§ **GIVEN DATA**
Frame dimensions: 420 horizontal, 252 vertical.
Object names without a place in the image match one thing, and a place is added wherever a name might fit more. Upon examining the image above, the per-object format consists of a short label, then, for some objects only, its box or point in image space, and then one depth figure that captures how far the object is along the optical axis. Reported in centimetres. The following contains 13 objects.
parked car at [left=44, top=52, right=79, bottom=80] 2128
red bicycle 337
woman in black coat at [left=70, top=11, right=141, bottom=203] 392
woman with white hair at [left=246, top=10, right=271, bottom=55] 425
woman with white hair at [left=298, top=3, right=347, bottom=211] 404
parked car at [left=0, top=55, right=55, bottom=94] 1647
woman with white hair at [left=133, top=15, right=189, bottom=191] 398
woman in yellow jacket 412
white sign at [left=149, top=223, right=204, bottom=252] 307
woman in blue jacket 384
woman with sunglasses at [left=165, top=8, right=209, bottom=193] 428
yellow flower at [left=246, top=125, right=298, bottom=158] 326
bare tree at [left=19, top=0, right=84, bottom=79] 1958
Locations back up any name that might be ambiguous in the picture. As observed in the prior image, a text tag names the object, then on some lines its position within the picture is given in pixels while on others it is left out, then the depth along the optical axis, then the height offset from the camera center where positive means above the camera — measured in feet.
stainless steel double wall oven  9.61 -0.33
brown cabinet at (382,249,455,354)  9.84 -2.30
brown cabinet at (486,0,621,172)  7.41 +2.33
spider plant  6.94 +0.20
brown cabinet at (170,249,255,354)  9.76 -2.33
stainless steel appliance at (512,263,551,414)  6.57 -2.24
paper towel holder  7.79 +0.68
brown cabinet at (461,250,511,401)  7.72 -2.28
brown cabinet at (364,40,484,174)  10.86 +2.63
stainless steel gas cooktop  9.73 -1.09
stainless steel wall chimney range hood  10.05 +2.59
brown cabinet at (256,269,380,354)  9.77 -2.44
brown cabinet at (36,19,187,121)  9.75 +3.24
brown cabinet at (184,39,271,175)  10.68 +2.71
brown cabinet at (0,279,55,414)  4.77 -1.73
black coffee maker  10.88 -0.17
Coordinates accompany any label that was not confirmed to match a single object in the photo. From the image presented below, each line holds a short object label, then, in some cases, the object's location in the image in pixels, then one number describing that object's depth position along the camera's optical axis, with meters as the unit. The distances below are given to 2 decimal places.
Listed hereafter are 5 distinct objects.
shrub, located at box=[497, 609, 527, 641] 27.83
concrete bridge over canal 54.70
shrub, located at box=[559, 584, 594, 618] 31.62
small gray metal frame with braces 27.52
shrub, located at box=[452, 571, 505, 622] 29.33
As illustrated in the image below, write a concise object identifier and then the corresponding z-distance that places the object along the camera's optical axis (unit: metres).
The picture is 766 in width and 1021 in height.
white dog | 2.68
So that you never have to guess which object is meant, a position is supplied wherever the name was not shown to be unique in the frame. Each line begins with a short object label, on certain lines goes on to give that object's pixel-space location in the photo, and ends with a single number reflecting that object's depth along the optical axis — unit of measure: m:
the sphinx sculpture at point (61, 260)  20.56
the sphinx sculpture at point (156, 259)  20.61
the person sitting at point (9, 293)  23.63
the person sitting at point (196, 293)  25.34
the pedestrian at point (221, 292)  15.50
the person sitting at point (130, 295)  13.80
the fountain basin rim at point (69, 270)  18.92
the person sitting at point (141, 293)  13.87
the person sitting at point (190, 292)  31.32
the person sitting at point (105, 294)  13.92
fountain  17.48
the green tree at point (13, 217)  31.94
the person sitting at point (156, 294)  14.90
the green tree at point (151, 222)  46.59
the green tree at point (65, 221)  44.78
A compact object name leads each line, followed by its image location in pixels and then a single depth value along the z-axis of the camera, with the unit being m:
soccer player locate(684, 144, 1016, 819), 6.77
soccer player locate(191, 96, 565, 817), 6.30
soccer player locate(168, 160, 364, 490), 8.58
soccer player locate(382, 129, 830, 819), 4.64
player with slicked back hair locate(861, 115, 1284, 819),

§ **THE PROBLEM**
Look above for the line with "paper towel holder" and the line with "white dog | 2.68". Retype those two lines and every line between them exactly, adding nothing.

§ **REPLY TO THE EXERCISE**
paper towel holder  7.79 +0.68
brown cabinet at (461,250,511,401)  7.72 -2.28
brown cabinet at (364,40,484,174)  10.86 +2.63
stainless steel gas cooktop  9.73 -1.09
stainless steel wall chimney range hood  10.05 +2.59
brown cabinet at (256,269,380,354)  9.77 -2.44
brown cabinet at (36,19,187,121)  9.75 +3.24
brown cabinet at (184,39,271,175)  10.68 +2.71
brown cabinet at (0,279,55,414)  4.77 -1.73
black coffee maker  10.88 -0.17
Coordinates accompany any label that was not confirmed to match a single object in the photo. From the image presented below, each line holds a short object label, then, in some cases, the object's location in the image in pixels, then one number describing that object's depth position along the camera's optical axis, with meters as the unit. The distances below are given to 2 decimal places.
Listed hereafter are 5 distinct objects.
shrub, located at box=[497, 609, 527, 641] 27.83
concrete bridge over canal 54.70
shrub, located at box=[559, 584, 594, 618] 31.62
small gray metal frame with braces 27.52
shrub, located at box=[452, 571, 505, 622] 29.33
As illustrated in the image below, write a concise object identifier and then the corresponding z-distance that places the object along the camera's optical axis (unit: metres).
The picture is 766 in width and 1021 in height.
white dog | 2.68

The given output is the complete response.